- [ASSIGNMENT]:
Without the pictures, reproduce the records that follow exactly.

- [SOURCE MATERIAL]:
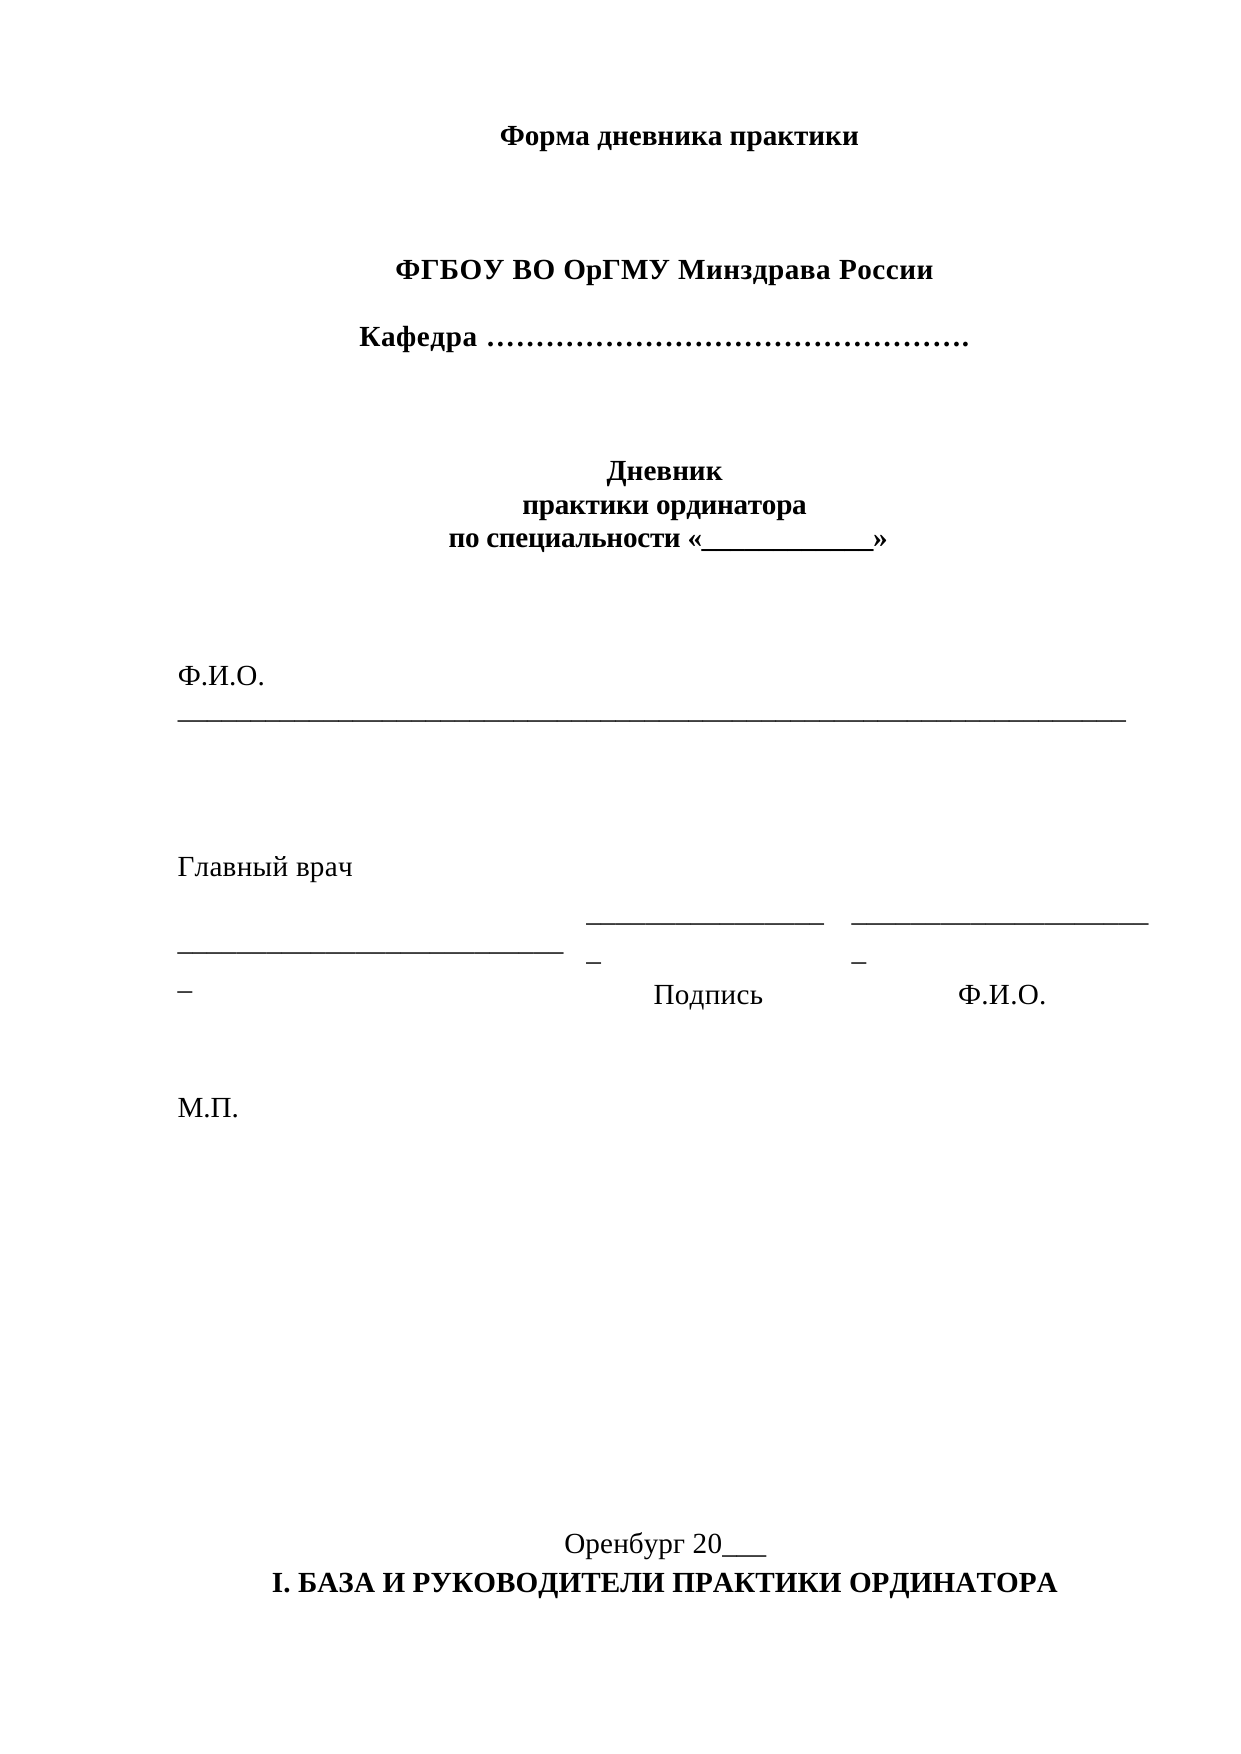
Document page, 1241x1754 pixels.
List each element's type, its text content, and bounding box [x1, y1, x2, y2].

text Дневник [177, 453, 1152, 487]
table_header _____________________ Ф.И.О. [840, 844, 1163, 1045]
text I. БАЗА И РУКОВОДИТЕЛИ ПРАКТИКИ ОРДИНАТОРА [177, 1566, 1153, 1599]
text Ф.И.О. _________________________________________________________________ [178, 658, 1152, 725]
table_header Главный врач ___________________________ [166, 844, 575, 1045]
text Форма дневника практики [207, 118, 1152, 152]
text практики ординатора [177, 487, 1152, 521]
table_header _________________ Подпись [575, 844, 840, 1045]
text ФГБОУ ВО ОрГМУ Минздрава России [177, 252, 1152, 286]
text Оренбург 20___ [177, 1526, 1153, 1559]
text по специальности «____________» [177, 521, 1152, 554]
text М.П. [177, 1091, 1153, 1124]
text Кафедра …………………………………………. [177, 319, 1152, 353]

- [EXERCISE OUTPUT]:
Document page, 1241x1754 pixels.
List each element's type, its text content, and bounding box [x1, y1, x2, y2].

text Дневник [177, 453, 1152, 487]
table_header _____________________ Ф.И.О. [840, 844, 1163, 1045]
text I. БАЗА И РУКОВОДИТЕЛИ ПРАКТИКИ ОРДИНАТОРА [177, 1566, 1153, 1599]
text Ф.И.О. _________________________________________________________________ [178, 658, 1152, 725]
table_header Главный врач ___________________________ [166, 844, 575, 1045]
text Форма дневника практики [207, 118, 1152, 152]
text практики ординатора [177, 487, 1152, 521]
table_header _________________ Подпись [575, 844, 840, 1045]
text ФГБОУ ВО ОрГМУ Минздрава России [177, 252, 1152, 286]
text Оренбург 20___ [177, 1526, 1153, 1559]
text по специальности «____________» [177, 521, 1152, 554]
text М.П. [177, 1091, 1153, 1124]
text Кафедра …………………………………………. [177, 319, 1152, 353]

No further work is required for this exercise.